Source data
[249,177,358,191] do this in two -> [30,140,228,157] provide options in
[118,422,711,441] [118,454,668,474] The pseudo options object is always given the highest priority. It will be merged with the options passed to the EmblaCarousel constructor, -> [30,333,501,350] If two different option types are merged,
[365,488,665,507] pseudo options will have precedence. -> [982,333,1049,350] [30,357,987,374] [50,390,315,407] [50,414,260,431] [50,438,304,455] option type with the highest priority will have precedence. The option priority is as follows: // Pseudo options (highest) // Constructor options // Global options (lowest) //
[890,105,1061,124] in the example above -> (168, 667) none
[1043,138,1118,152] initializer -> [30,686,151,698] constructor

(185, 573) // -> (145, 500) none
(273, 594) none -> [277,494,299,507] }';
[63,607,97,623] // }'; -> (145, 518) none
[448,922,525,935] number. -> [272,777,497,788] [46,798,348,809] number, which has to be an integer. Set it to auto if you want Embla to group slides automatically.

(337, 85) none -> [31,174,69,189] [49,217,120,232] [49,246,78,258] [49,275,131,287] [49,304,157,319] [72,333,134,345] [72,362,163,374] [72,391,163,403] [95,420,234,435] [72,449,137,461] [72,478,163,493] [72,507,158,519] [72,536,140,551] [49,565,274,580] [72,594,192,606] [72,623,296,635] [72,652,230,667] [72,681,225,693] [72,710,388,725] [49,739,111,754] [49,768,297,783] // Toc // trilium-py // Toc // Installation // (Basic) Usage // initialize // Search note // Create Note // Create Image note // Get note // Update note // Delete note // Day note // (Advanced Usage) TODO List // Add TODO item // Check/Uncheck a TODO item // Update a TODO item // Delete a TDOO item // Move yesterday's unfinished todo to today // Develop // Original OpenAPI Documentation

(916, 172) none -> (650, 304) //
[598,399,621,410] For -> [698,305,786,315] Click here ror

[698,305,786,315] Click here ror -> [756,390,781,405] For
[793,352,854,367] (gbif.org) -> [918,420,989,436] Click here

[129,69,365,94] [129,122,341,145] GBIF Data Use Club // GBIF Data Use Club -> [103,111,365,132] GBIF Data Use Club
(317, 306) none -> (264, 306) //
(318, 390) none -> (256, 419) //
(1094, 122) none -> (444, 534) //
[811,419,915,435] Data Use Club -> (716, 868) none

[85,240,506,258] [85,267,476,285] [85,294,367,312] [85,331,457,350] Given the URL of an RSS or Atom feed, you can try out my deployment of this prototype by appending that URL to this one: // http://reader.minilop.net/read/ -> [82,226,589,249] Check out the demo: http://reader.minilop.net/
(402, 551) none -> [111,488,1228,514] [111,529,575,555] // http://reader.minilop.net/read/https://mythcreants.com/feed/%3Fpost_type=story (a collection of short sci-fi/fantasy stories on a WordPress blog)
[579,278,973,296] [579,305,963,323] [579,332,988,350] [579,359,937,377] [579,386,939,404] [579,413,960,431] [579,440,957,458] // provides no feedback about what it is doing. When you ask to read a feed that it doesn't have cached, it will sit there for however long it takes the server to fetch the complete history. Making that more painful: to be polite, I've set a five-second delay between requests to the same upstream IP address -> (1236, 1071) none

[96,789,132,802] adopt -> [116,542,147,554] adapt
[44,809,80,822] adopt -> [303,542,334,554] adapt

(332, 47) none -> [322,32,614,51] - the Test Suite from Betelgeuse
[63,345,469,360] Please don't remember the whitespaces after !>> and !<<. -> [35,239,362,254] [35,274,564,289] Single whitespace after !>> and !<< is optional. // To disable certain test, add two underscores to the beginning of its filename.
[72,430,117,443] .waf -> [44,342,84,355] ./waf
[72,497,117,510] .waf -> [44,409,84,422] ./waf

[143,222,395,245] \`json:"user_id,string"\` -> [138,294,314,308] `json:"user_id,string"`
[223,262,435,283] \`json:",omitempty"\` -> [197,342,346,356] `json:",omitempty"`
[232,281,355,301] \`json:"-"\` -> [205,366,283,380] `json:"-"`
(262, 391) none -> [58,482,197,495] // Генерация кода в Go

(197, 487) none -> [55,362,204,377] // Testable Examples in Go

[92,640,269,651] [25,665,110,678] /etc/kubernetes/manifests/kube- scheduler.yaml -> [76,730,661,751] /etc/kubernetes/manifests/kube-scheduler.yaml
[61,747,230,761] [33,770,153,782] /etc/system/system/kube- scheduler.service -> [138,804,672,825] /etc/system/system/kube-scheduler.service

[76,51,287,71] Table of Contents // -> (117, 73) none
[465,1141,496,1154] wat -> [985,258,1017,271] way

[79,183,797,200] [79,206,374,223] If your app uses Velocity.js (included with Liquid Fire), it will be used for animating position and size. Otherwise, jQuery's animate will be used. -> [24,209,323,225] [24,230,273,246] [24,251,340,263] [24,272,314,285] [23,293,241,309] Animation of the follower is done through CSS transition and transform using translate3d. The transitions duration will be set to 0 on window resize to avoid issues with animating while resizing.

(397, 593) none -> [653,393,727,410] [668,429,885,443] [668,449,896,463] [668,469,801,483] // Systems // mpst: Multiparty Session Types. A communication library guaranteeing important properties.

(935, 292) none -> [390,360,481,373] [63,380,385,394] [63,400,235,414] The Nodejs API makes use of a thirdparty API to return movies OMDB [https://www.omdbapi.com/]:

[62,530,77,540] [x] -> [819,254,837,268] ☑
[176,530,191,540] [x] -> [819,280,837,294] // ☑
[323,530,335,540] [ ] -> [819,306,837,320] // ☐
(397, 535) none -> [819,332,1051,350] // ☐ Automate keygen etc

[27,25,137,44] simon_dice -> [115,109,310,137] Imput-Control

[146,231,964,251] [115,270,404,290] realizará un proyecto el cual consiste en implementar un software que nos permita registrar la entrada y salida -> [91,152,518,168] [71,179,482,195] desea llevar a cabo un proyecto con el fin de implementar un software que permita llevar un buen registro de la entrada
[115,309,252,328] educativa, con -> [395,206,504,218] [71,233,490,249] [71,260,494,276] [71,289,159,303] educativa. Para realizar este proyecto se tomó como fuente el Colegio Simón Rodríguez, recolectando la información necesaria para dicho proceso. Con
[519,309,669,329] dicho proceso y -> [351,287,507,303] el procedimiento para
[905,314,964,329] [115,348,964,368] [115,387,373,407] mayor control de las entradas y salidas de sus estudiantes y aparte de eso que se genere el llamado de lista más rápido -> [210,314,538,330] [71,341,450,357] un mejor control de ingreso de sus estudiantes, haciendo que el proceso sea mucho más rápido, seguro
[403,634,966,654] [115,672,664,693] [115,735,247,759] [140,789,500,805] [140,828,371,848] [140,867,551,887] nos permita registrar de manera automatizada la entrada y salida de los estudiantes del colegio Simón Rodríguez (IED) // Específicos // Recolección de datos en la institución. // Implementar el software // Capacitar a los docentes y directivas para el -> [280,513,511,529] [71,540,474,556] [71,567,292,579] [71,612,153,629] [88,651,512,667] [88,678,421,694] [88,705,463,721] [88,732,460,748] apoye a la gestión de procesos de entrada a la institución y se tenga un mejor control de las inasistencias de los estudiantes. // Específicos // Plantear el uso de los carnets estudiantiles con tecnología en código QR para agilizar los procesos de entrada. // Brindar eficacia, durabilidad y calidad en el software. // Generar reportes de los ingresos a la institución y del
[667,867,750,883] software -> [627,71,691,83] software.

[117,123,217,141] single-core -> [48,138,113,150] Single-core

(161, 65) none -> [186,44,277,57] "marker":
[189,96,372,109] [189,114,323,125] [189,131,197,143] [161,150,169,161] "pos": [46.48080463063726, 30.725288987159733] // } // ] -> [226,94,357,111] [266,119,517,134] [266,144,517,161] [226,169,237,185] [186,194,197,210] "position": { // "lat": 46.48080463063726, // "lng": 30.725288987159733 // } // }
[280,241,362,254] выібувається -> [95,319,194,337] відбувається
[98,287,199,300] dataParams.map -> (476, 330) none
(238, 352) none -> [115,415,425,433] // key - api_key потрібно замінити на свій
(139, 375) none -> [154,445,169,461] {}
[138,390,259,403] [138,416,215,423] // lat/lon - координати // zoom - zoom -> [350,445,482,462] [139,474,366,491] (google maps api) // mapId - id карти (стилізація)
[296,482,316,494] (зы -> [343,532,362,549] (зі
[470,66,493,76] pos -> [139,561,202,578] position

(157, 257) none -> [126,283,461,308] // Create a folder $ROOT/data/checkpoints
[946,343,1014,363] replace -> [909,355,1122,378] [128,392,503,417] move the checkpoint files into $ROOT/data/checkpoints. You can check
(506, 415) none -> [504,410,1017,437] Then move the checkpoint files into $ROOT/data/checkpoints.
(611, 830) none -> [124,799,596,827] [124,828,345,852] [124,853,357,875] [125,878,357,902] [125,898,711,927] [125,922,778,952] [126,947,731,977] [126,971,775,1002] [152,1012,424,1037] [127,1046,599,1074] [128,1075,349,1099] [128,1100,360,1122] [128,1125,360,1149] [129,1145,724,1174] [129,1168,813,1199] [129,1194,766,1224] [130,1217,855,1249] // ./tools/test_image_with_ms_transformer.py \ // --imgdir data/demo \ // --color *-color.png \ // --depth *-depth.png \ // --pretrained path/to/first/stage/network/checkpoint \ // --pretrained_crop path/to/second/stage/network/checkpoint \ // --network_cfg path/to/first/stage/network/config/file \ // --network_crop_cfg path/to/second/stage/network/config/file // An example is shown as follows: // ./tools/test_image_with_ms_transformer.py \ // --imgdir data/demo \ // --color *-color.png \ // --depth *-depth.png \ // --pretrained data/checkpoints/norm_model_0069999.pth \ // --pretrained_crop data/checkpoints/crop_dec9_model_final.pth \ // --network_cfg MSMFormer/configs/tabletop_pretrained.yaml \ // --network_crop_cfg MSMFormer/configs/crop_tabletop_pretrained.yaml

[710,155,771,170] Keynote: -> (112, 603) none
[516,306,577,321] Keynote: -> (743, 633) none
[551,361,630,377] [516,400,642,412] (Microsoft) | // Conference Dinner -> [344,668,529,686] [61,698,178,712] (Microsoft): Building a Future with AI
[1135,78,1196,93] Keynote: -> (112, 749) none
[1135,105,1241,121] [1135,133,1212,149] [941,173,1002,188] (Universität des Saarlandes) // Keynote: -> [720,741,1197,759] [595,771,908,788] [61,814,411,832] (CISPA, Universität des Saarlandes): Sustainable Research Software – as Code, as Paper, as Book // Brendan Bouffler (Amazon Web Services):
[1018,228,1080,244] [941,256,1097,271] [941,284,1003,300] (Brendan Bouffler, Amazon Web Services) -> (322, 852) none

## Job
The required answer is the run of lines above, starting at the line with "(317, 306) none -> (264, 306) //" and ending at the line with "[44,809,80,822] adopt ->", reproduced exactly with both ends.

## Exercise result
(317, 306) none -> (264, 306) //
(318, 390) none -> (256, 419) //
(1094, 122) none -> (444, 534) //
[811,419,915,435] Data Use Club -> (716, 868) none

[85,240,506,258] [85,267,476,285] [85,294,367,312] [85,331,457,350] Given the URL of an RSS or Atom feed, you can try out my deployment of this prototype by appending that URL to this one: // http://reader.minilop.net/read/ -> [82,226,589,249] Check out the demo: http://reader.minilop.net/
(402, 551) none -> [111,488,1228,514] [111,529,575,555] // http://reader.minilop.net/read/https://mythcreants.com/feed/%3Fpost_type=story (a collection of short sci-fi/fantasy stories on a WordPress blog)
[579,278,973,296] [579,305,963,323] [579,332,988,350] [579,359,937,377] [579,386,939,404] [579,413,960,431] [579,440,957,458] // provides no feedback about what it is doing. When you ask to read a feed that it doesn't have cached, it will sit there for however long it takes the server to fetch the complete history. Making that more painful: to be polite, I've set a five-second delay between requests to the same upstream IP address -> (1236, 1071) none

[96,789,132,802] adopt -> [116,542,147,554] adapt
[44,809,80,822] adopt -> [303,542,334,554] adapt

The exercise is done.